MATERIAL FOR THIS TASK:
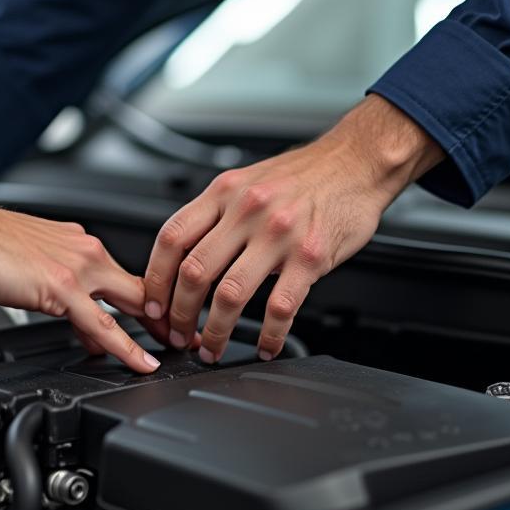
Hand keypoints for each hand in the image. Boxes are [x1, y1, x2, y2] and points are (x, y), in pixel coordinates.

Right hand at [0, 200, 160, 373]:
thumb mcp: (34, 265)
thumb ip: (62, 291)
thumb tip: (80, 322)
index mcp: (81, 243)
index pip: (129, 275)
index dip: (153, 299)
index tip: (167, 318)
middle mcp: (87, 251)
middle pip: (142, 286)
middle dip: (169, 313)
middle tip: (188, 335)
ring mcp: (77, 269)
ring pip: (132, 303)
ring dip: (157, 329)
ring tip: (177, 350)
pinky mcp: (61, 288)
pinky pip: (102, 325)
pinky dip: (125, 347)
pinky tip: (139, 363)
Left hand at [143, 95, 442, 362]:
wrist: (357, 161)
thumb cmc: (303, 176)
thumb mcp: (246, 181)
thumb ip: (215, 214)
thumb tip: (182, 255)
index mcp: (224, 192)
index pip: (171, 237)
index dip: (155, 278)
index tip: (152, 304)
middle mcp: (247, 210)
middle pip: (194, 271)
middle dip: (179, 314)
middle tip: (178, 335)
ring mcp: (278, 234)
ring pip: (230, 294)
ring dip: (215, 331)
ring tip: (212, 348)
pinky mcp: (310, 256)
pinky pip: (280, 307)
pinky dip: (268, 335)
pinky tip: (265, 346)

YOUR INSTRUCTIONS: If the listing above includes images, copy every line of it exactly except those images.

SOLUTION TO THIS TASK:
Hand keypoints for each hand in the image. Boxes are [x1, y1, x2, y2] and points are (x, y), in pixel coordinates.

Right hand at [0, 200, 160, 373]:
thumb mcp: (34, 265)
thumb ip: (62, 291)
thumb tip: (80, 322)
index mcp: (81, 243)
index pip: (129, 275)
index dip: (153, 299)
index tip: (167, 318)
middle mcp: (87, 251)
middle pip: (142, 286)
middle dip: (169, 313)
middle tip: (188, 335)
ring mcp: (77, 269)
ring pip: (132, 303)
ring dip: (157, 329)
ring tip: (177, 350)
pinky mcp: (61, 288)
pinky pip: (102, 325)
pinky dip: (125, 347)
pinky tip: (139, 363)
Left hand at [143, 95, 442, 362]:
wrist: (357, 161)
thumb cmc: (303, 176)
thumb mcp: (246, 181)
thumb ip: (215, 214)
thumb tip: (182, 255)
index mcp: (224, 192)
index pip: (171, 237)
index dip: (155, 278)
index tip: (152, 304)
middle mcp: (247, 210)
middle pip: (194, 271)
middle dip: (179, 314)
middle tip: (178, 335)
ring mcp: (278, 234)
ring pip: (230, 294)
ring dip: (215, 331)
ring tip: (212, 348)
pinky mcp: (310, 256)
pinky pip: (280, 307)
pinky dip: (268, 335)
pinky tip: (265, 346)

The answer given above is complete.